Doté de moyens importants - le groupe Sud fait un chiffre d'affaire
annuel de 200 millions FCFA 95 - Sud FM est bien
implanté à Dakar et bénéficie de multiples relais
à l'intérieur du pays grâce à ses antennes
régionales.
Les émissions thématiques et les débats
de société sont prisés par la population, qui y voit
là un espace de liberté sans aucune limite. Les hommes politiques
interviennent librement, l'actualité est traitée
intégralement etc. Pour toucher l'ensemble de la population, les
émissions radiophoniques sont faites en français, en wolof mais
aussi dans les autres langues sénégalaises suivant les
régions. La vie et l'esprit démocratique entrent ainsi dans
chaque foyer du pays. Car si la presse est libre et non cadenassée
depuis des décennies, elle constitue un luxe dans un pays où plus
de la moitié de la population est analphabète.
En ayant favorisé l'émergence de ces radios,
Abdou Diouf améliore un peu plus la démocratie qu'il
façonne depuis une quinzaine d'années.

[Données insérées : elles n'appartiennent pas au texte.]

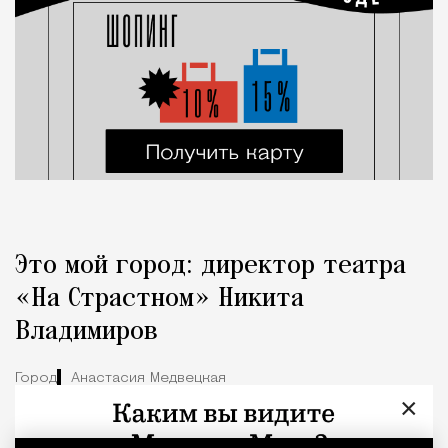
Это мой город: директор театра
«На Страстном» Никита
Владимиров
Город
Анастасия Медвецкая
×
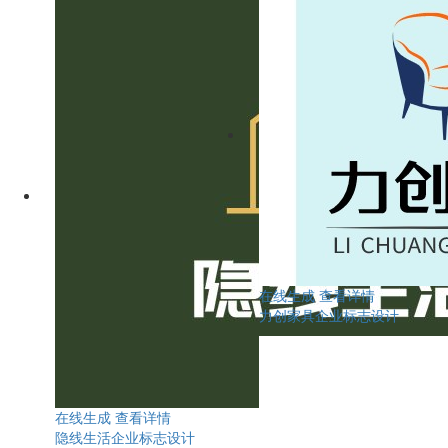
在线生成
查看详情
力创家具企业标志设计
在线生成
查看详情
隐线生活企业标志设计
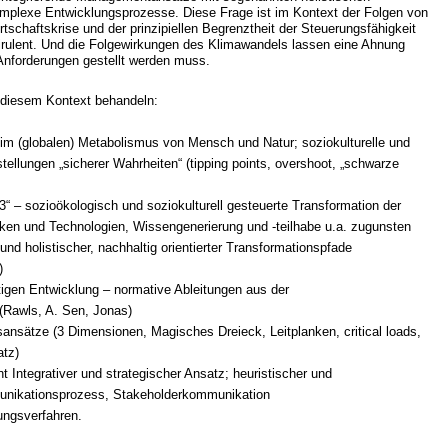
mplexe Entwicklungsprozesse. Diese Frage ist im Kontext der Folgen von
tschaftskrise und der prinzipiellen Begrenztheit der Steuerungsfähigkeit
irulent. Und die Folgewirkungen des Klimawandels lassen eine Ahnung
nforderungen gestellt werden muss.
n diesem Kontext behandeln:
 im (globalen) Metabolismus von Mensch und Natur; soziokulturelle und
ellungen „sicherer Wahrheiten“ (tipping points, overshoot, „schwarze
3“ – sozioökologisch und soziokulturell gesteuerte Transformation der
ken und Technologien, Wissengenerierung und -teilhabe u.a. zugunsten
und holistischer, nachhaltig orientierter Transformationspfade
)
tigen Entwicklung – normative Ableitungen aus der
 (Rawls, A. Sen, Jonas)
ansätze (3 Dimensionen, Magisches Dreieck, Leitplanken, critical loads,
tz)
Integrativer und strategischer Ansatz; heuristischer und
munikationsprozess, Stakeholderkommunikation
ungsverfahren.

Toutefois, certaines
contradictions au Sénégal demeurent. Par exemple, la redevance
annuelle payée par les radios privées n'est pas reversée
à l'Etat mais directement à... la RTS 96.

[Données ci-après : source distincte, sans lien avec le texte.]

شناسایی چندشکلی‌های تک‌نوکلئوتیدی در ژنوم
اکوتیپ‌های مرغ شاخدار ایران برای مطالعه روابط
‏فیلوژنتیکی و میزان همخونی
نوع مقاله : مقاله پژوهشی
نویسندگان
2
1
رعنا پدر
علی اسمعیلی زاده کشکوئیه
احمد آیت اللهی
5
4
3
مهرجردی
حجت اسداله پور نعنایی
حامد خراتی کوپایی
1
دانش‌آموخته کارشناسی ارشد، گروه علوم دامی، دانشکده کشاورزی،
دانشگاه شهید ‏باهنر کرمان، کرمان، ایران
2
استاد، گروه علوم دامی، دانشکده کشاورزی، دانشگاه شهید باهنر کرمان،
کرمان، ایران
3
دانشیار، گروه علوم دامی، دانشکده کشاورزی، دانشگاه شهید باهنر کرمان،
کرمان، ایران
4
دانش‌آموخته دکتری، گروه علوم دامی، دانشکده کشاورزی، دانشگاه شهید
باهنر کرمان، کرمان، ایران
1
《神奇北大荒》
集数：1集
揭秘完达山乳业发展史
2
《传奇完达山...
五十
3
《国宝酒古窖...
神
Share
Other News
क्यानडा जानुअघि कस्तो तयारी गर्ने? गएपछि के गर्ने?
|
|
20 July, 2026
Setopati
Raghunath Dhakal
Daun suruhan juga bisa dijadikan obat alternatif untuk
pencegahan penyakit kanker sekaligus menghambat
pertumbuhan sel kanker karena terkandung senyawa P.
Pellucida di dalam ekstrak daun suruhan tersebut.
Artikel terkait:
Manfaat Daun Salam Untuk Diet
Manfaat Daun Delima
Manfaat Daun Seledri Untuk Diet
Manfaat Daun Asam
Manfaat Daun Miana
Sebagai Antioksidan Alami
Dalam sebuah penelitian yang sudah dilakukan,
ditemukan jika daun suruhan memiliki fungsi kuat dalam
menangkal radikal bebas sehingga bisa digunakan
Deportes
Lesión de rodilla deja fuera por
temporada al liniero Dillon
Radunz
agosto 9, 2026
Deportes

En dépit de cette absurdité, les radios ont une
marge de manoeuvre assez large pour traiter la campagne électorale de
1996. Sud FM accorde une grande attention aux scrutins. La radio suit
les meetings, va à la rencontre des hommes politiques, organise
des débats et met en place une soirée spéciale le jour du
vote, le 24 novembre 1996. Pour récupérer des auditeurs, la
RTS doit être à la hauteur et abandonner quelque peu son
ton pro-gouvernemental. Elle élabore ainsi des programmes similaires
à ceux de Sud FM.
Les autres radios sont plus distantes, sans totalement
ignorer la campagne régionale et municipale. Radio Nostalgie,
à l'instar de la maison mère française, est avant
tout spécialisée dans la musique : elle ne propose donc que des
communiqués laconiques et n'offre le 24 novembre que la divulgation des
résultats heure par heure. Enfin, Dunyaa FM vend des plages
horaires aux partis pour que les meetings soient retransmis en direct.

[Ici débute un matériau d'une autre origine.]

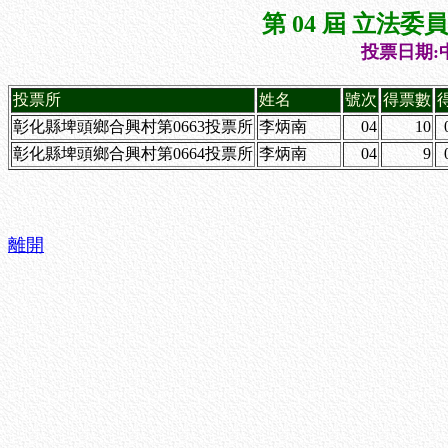
第 04 屆 立法
投票日期:中
投票所
姓名
號次
得票數
彰化縣埤頭鄉合興村第0663投票所
李炳南
04
10
彰化縣埤頭鄉合興村第0664投票所
李炳南
04
9
離開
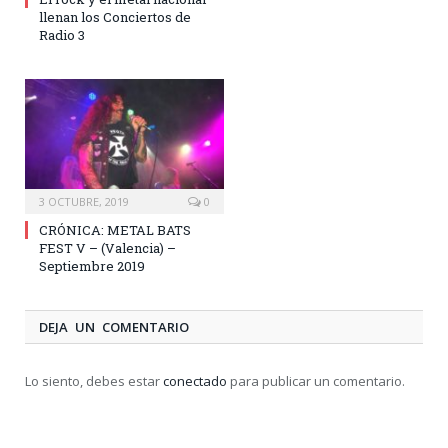
llenan los Conciertos de
Radio 3
3 OCTUBRE, 2019
0
CRÓNICA: METAL BATS
FEST V – (Valencia) –
Septiembre 2019
DEJA UN COMENTARIO
Lo siento, debes estar
conectado
para publicar un comentario.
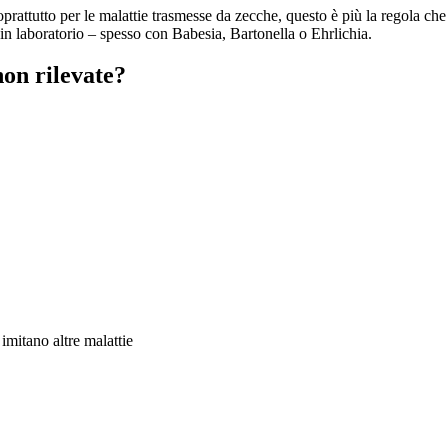
oprattutto per le malattie trasmesse da zecche, questo è più la regola c
 in laboratorio – spesso con Babesia, Bartonella o Ehrlichia.
non rilevate?
imitano altre malattie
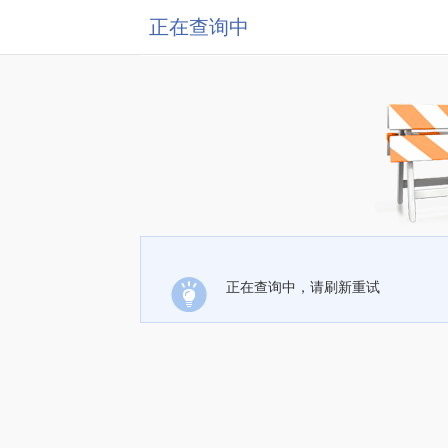
正在查询中
正在查询中，请刷新重试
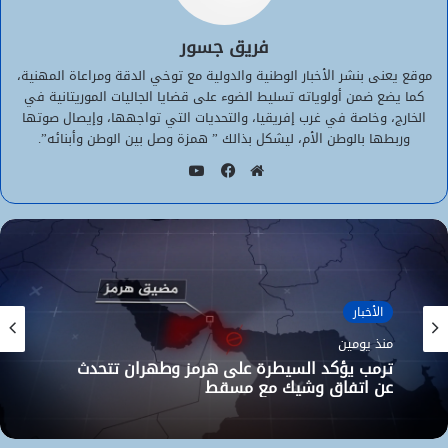
فريق جسور
موقع يعنى بنشر الأخبار الوطنية والدولية مع توخي الدقة ومراعاة المهنية،
كما يضع ضمن أولوياته تسليط الضوء على قضايا الجاليات الموريتانية في
الخارج، وخاصة في غرب إفريقيا، والتحديات التي تواجهها، وإيصال صوتها
وربطها بالوطن الأم، ليشكل بذالك ” همزة وصل بين الوطن وأبنائه”.
يوتيوب
موقع
فيسبوك
الويب
الأخبار
منذ يومين
ترمب يؤكد السيطرة على هرمز وطهران تتحدث
عن اتفاق وشيك مع مسقط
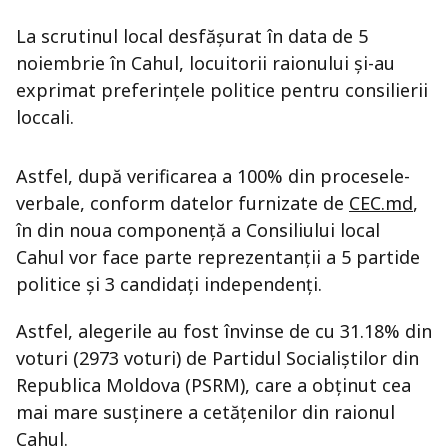
La scrutinul local desfășurat în data de 5
noiembrie în Cahul, locuitorii raionului și-au
exprimat preferințele politice pentru consilierii
loccali.
Astfel, după verificarea a 100% din procesele-
verbale, conform datelor furnizate de
CEC.md
,
în din noua componență a Consiliului local
Cahul vor face parte reprezentanții a 5 partide
politice și 3 candidați independenți.
Astfel, alegerile au fost învinse de cu 31.18% din
voturi (2973 voturi) de Partidul Socialiștilor din
Republica Moldova (PSRM), care a obținut cea
mai mare susținere a cetățenilor din raionul
Cahul.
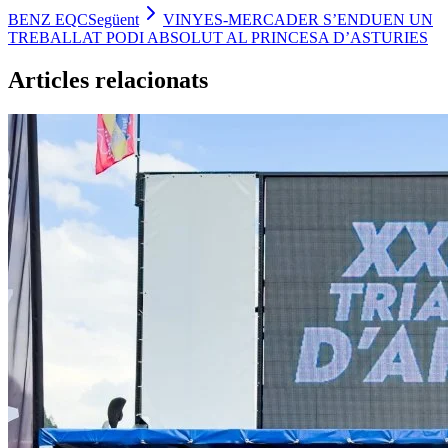
BENZ EQC
Següent
VINYES-MERCADER S’ENDUEN UN
TREBALLAT PODI ABSOLUT AL PRINCESA D’ASTURIES
Articles relacionats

Seul le PS répond à l'offre, le PDS boycottant ce
procédé mercantile. Excepté "cet effort", Dunyaa
ne suit que très modérément les élections
97.
Les radios nouvellement crées pimentent ainsi la
campagne et démocratisent la vie et les débats politiques. Les
chaînes les plus investies, notamment Sud FM, déploient
de nombreux journalistes le jour des élections. Ils communiquent
à leur rédaction en temps réel les résultats des
bureaux de vote dès que ces derniers tombent, rendant de ce fait toute
manipulation électorale périlleuse. En 1996, né
véritablement au Sénégal le pouvoir des médias, ce
dont Abdoulaye Wade se sert pour contester la validité des
élections... avant même le lancement de la campagne officielle.